-- PROVIDED DATA follows --

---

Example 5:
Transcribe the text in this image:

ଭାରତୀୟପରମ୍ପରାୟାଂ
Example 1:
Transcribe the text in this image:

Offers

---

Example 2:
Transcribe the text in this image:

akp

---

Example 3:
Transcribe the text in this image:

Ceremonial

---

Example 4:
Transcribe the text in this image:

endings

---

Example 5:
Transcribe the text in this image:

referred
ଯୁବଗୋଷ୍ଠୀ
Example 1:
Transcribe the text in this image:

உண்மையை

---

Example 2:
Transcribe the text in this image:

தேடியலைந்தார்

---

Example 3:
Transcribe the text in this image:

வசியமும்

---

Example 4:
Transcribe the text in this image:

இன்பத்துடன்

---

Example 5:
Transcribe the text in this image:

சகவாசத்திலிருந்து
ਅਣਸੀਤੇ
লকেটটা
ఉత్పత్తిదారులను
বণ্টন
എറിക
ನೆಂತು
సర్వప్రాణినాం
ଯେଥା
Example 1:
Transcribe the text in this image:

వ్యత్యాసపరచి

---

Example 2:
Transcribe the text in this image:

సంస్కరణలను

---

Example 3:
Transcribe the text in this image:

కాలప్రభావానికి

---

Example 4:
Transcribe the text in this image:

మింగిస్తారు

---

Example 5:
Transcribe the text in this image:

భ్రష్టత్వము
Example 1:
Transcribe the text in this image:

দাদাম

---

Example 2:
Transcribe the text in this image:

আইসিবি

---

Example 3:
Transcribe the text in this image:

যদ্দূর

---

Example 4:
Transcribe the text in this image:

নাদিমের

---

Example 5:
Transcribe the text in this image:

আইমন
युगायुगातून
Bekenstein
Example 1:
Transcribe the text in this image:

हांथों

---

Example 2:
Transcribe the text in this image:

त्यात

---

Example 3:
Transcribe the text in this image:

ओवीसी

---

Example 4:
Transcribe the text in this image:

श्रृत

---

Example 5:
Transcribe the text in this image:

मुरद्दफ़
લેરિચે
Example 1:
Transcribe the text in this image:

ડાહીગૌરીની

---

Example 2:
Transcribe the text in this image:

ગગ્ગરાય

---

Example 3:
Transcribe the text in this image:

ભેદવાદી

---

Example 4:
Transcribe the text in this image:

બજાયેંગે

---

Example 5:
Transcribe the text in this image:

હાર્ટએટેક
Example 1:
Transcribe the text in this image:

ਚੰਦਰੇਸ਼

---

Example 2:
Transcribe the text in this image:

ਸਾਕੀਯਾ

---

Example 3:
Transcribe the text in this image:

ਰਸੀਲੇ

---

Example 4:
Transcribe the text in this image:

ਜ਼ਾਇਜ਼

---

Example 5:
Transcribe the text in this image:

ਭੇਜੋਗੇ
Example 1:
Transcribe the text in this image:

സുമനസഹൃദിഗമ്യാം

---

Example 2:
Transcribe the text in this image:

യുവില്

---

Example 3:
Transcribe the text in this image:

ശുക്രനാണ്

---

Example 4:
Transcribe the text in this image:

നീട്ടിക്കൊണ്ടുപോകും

-- PROVIDED DATA concluded --

YOUR GOAL >> Give back every entry exactly, with nothing left out.

EXERCISE SOLUTION >>
---

Example 5:
Transcribe the text in this image:

ଭାରତୀୟପରମ୍ପରାୟାଂ
Example 1:
Transcribe the text in this image:

Offers

---

Example 2:
Transcribe the text in this image:

akp

---

Example 3:
Transcribe the text in this image:

Ceremonial

---

Example 4:
Transcribe the text in this image:

endings

---

Example 5:
Transcribe the text in this image:

referred
ଯୁବଗୋଷ୍ଠୀ
Example 1:
Transcribe the text in this image:

உண்மையை

---

Example 2:
Transcribe the text in this image:

தேடியலைந்தார்

---

Example 3:
Transcribe the text in this image:

வசியமும்

---

Example 4:
Transcribe the text in this image:

இன்பத்துடன்

---

Example 5:
Transcribe the text in this image:

சகவாசத்திலிருந்து
ਅਣਸੀਤੇ
লকেটটা
ఉత్పత్తిదారులను
বণ্টন
എറിക
ನೆಂತು
సర్వప్రాణినాం
ଯେଥା
Example 1:
Transcribe the text in this image:

వ్యత్యాసపరచి

---

Example 2:
Transcribe the text in this image:

సంస్కరణలను

---

Example 3:
Transcribe the text in this image:

కాలప్రభావానికి

---

Example 4:
Transcribe the text in this image:

మింగిస్తారు

---

Example 5:
Transcribe the text in this image:

భ్రష్టత్వము
Example 1:
Transcribe the text in this image:

দাদাম

---

Example 2:
Transcribe the text in this image:

আইসিবি

---

Example 3:
Transcribe the text in this image:

যদ্দূর

---

Example 4:
Transcribe the text in this image:

নাদিমের

---

Example 5:
Transcribe the text in this image:

আইমন
युगायुगातून
Bekenstein
Example 1:
Transcribe the text in this image:

हांथों

---

Example 2:
Transcribe the text in this image:

त्यात

---

Example 3:
Transcribe the text in this image:

ओवीसी

---

Example 4:
Transcribe the text in this image:

श्रृत

---

Example 5:
Transcribe the text in this image:

मुरद्दफ़
લેરિચે
Example 1:
Transcribe the text in this image:

ડાહીગૌરીની

---

Example 2:
Transcribe the text in this image:

ગગ્ગરાય

---

Example 3:
Transcribe the text in this image:

ભેદવાદી

---

Example 4:
Transcribe the text in this image:

બજાયેંગે

---

Example 5:
Transcribe the text in this image:

હાર્ટએટેક
Example 1:
Transcribe the text in this image:

ਚੰਦਰੇਸ਼

---

Example 2:
Transcribe the text in this image:

ਸਾਕੀਯਾ

---

Example 3:
Transcribe the text in this image:

ਰਸੀਲੇ

---

Example 4:
Transcribe the text in this image:

ਜ਼ਾਇਜ਼

---

Example 5:
Transcribe the text in this image:

ਭੇਜੋਗੇ
Example 1:
Transcribe the text in this image:

സുമനസഹൃദിഗമ്യാം

---

Example 2:
Transcribe the text in this image:

യുവില്

---

Example 3:
Transcribe the text in this image:

ശുക്രനാണ്

---

Example 4:
Transcribe the text in this image:

നീട്ടിക്കൊണ്ടുപോകും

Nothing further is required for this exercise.